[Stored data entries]
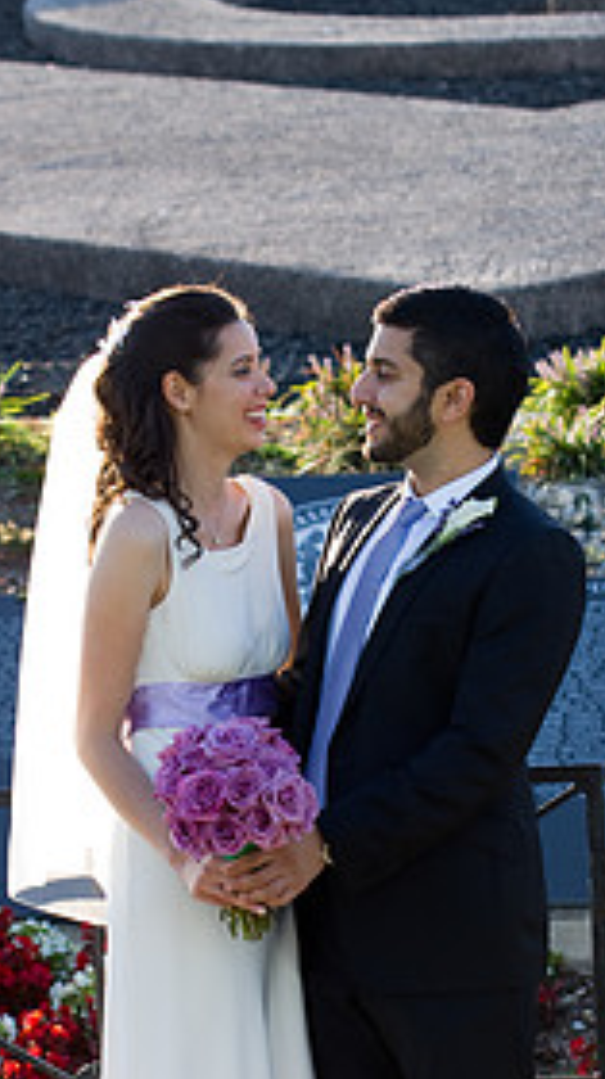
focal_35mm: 197
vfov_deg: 10.9
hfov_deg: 6.1
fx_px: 5632
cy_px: 790
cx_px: 314
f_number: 5
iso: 100
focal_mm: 77.5
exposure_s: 1/180
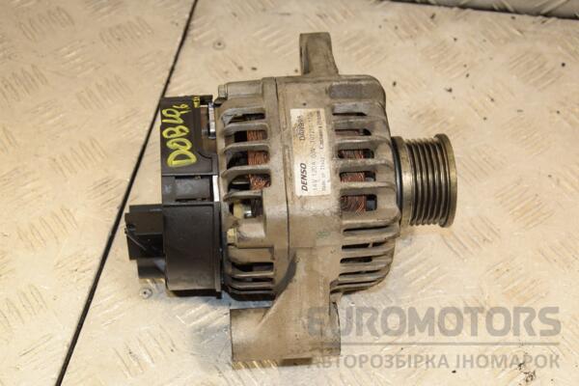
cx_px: 290
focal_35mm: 68
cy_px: 193
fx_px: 1086
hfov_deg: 29.9
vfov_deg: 20.2
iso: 800
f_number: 7.1
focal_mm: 45
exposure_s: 1/200
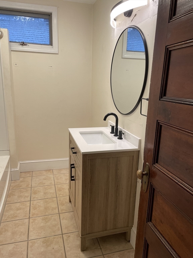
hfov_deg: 53.1
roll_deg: -1.1
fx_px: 193
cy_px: 129
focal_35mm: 26
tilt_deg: -14.3
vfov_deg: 67.3
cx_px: 96
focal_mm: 4.2
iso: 100
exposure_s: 1/120
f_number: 1.6
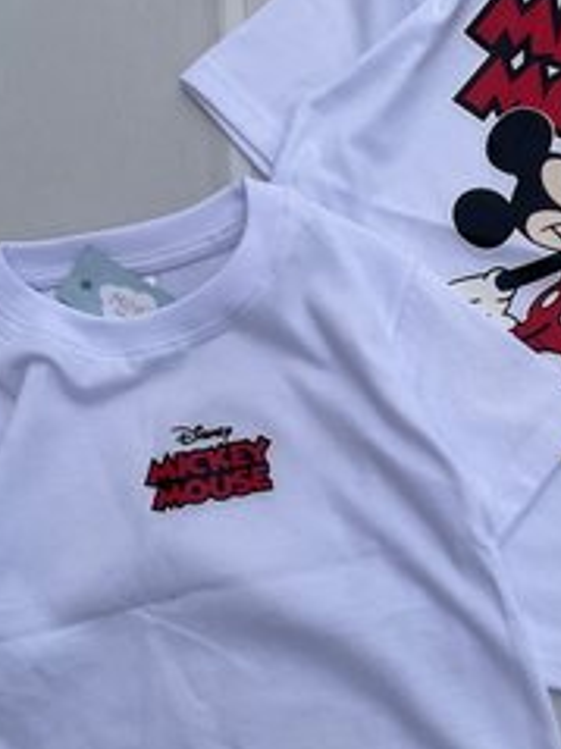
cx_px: 426
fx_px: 1254
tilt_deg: -82.5
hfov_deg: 24.9
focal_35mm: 58
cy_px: 453
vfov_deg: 33.1
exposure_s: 1/3300
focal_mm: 4.2
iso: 32
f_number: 1.6
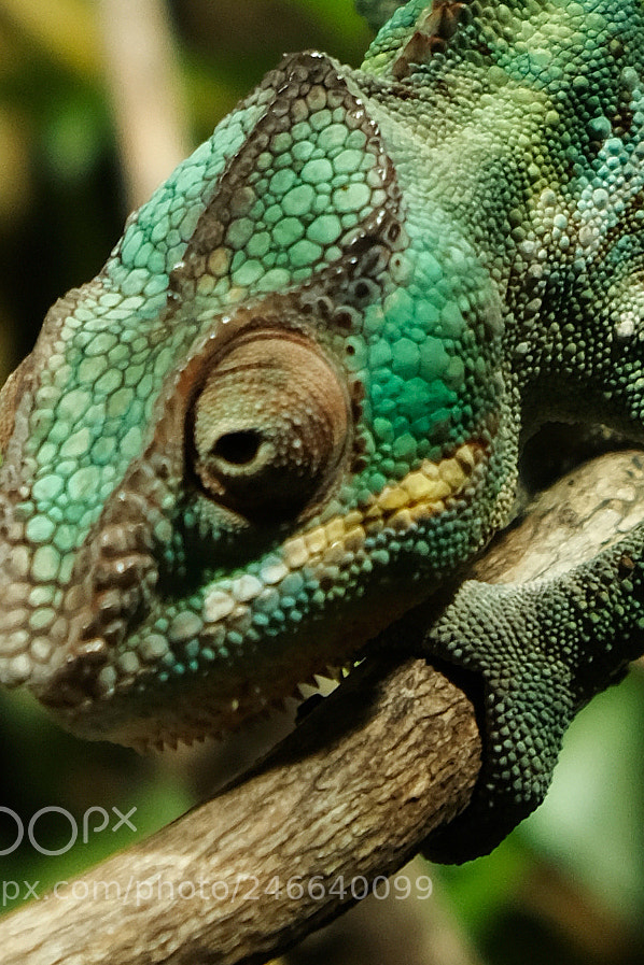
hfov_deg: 9.3
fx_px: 3971
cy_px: 112
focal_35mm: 148
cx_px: 444
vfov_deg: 13.8
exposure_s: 1/125
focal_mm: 55
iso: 640
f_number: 4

Exercise goal
Transcribe the records above exactly, excluding every picture.

Reply to the exercise
focal_35mm: 197
vfov_deg: 10.9
hfov_deg: 6.1
fx_px: 5632
cy_px: 790
cx_px: 314
f_number: 5
iso: 100
focal_mm: 77.5
exposure_s: 1/180
cx_px: 290
focal_35mm: 68
cy_px: 193
fx_px: 1086
hfov_deg: 29.9
vfov_deg: 20.2
iso: 800
f_number: 7.1
focal_mm: 45
exposure_s: 1/200
hfov_deg: 53.1
roll_deg: -1.1
fx_px: 193
cy_px: 129
focal_35mm: 26
tilt_deg: -14.3
vfov_deg: 67.3
cx_px: 96
focal_mm: 4.2
iso: 100
exposure_s: 1/120
f_number: 1.6
cx_px: 426
fx_px: 1254
tilt_deg: -82.5
hfov_deg: 24.9
focal_35mm: 58
cy_px: 453
vfov_deg: 33.1
exposure_s: 1/3300
focal_mm: 4.2
iso: 32
f_number: 1.6
hfov_deg: 9.3
fx_px: 3971
cy_px: 112
focal_35mm: 148
cx_px: 444
vfov_deg: 13.8
exposure_s: 1/125
focal_mm: 55
iso: 640
f_number: 4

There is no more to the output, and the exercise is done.